▸ Written task: Return every line of the records below unchanged, leaving out the pictures.

BEGIN

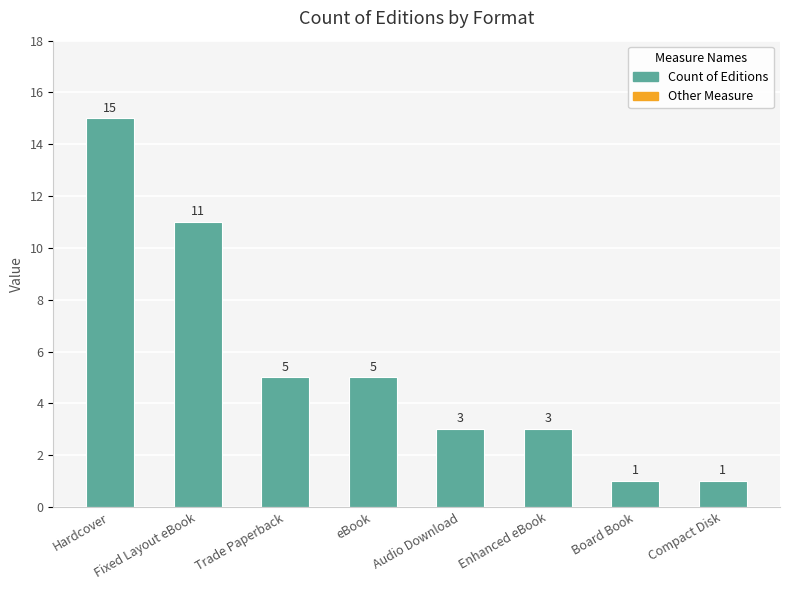

Where does the data first go above 5?

Hardcover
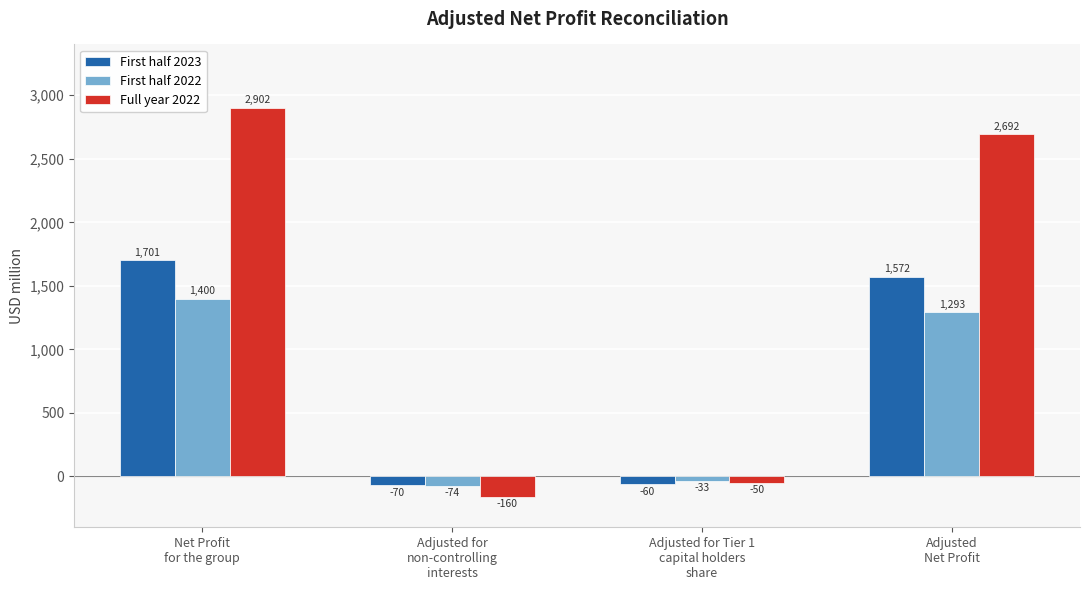

What are all the series names shown in the legend?

First half 2023, First half 2022, Full year 2022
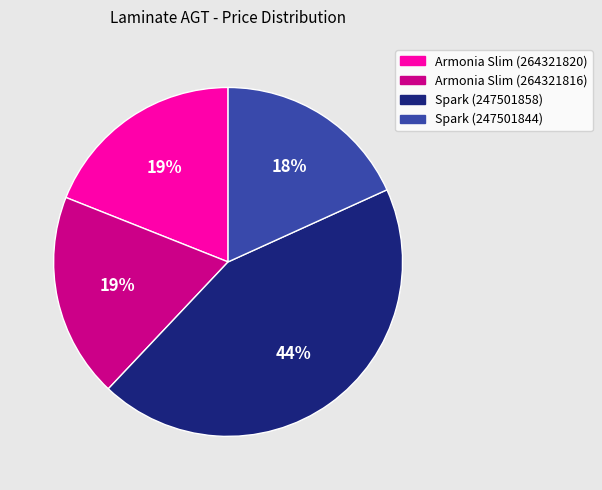

What is the largest slice in the pie chart?

Spark (247501858)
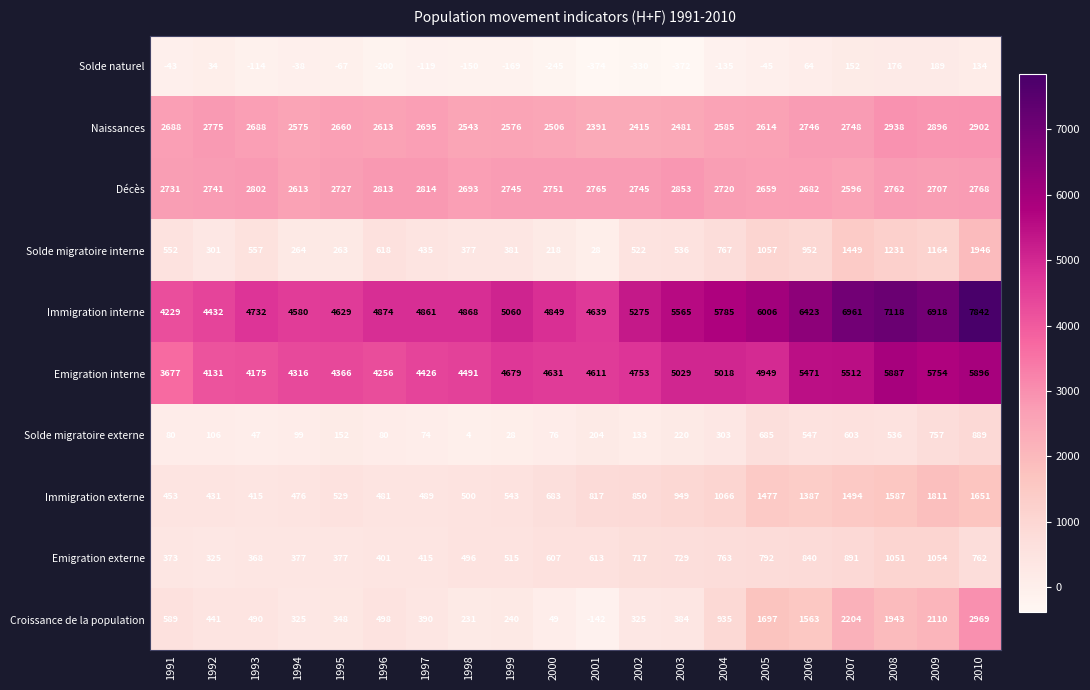

What is the highest value of the Croissance de la population series?

2969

END

▸ Your solution:
Where does the data first go above 5?

Hardcover

What are all the series names shown in the legend?

First half 2023, First half 2022, Full year 2022

What is the largest slice in the pie chart?

Spark (247501858)

What is the highest value of the Croissance de la population series?

2969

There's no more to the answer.